If the number of elements is actually required this may be derived using "sizeof()". One complication of sizeof is that in XC8 at least the value only became valid in the module where the array was initialised, and even then only after the array initialisation. In order for this value to be useable elsewhere in the project it had to be assigned to a "constant" variable.

More unnecessary enumeration

Worse than the above is formats where the list is actually numbered.

Here's an extract from a project configuration file that manages to break both those rules

[EXPANDED_NODES]
0=MMC.mcppi
1=Sources
Count=2

This means that there is just no way that a plain-text merge could work on this without manual intervention. To add or remove a line a merge tool has to be written for the specific list format.

Project file trivia

Many development environments have a "project file" that stores information about how to build (compile) the project.

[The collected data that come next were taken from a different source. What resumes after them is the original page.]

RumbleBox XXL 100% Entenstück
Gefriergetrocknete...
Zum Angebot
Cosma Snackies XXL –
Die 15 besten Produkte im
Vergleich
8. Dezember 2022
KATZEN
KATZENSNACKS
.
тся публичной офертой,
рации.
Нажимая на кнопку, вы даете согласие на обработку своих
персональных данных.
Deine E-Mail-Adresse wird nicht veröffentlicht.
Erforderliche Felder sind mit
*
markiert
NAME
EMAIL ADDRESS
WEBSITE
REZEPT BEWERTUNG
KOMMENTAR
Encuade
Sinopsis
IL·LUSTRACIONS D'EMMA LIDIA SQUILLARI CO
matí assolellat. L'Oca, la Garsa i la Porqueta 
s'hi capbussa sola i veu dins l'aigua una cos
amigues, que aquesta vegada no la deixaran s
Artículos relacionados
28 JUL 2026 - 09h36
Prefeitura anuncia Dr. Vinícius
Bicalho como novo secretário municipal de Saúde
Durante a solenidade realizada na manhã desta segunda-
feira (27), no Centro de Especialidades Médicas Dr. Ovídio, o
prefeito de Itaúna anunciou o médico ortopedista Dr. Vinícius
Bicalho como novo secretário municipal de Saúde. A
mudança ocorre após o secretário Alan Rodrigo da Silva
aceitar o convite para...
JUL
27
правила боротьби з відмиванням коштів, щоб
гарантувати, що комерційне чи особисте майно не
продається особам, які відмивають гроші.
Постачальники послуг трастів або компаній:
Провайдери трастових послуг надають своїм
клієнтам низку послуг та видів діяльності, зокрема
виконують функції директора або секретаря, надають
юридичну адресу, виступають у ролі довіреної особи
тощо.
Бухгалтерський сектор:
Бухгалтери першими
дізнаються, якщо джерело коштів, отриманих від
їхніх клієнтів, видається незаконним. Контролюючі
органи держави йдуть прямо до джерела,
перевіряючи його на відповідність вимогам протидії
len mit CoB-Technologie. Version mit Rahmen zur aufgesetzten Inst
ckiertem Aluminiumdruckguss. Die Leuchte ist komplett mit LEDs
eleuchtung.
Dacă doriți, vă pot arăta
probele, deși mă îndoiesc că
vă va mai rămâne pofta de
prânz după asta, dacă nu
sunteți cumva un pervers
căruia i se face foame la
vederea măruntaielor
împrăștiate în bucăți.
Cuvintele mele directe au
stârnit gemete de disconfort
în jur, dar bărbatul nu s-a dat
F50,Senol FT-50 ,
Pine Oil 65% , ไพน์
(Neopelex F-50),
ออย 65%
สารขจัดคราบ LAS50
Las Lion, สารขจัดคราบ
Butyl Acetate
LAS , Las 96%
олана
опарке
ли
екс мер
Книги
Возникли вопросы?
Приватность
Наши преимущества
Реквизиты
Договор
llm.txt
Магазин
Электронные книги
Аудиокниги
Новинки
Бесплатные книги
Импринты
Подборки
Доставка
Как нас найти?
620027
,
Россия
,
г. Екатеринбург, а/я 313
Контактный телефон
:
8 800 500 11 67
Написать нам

They may also store information about the configuration of the computer the program runs on, and lists of what files are open in the IDE, tab orders etc.

The problem is that if the project file committed to git contains information about computer configuration it will cause conflicts between developers who may not have the exact same setup. The solution is typically to store project file paths relative to the project folder, and exclude the absolute project path from the file.

Further to the above if trivial IDE state information is stored in the project file then it is likely to change with every commit regardless of whether it is needed. The solution is to push IDE state information into a separate file.

Microchip partly addressed this in MPLAB X, as the IDE configuration file has been split in two parts, one in nbproject and the second machine-specific one in nbproject/private.

I would argue that there is a need for at least three separate configuration files, one for project configuration, one for machine specific configuration and a third one for IDE layout.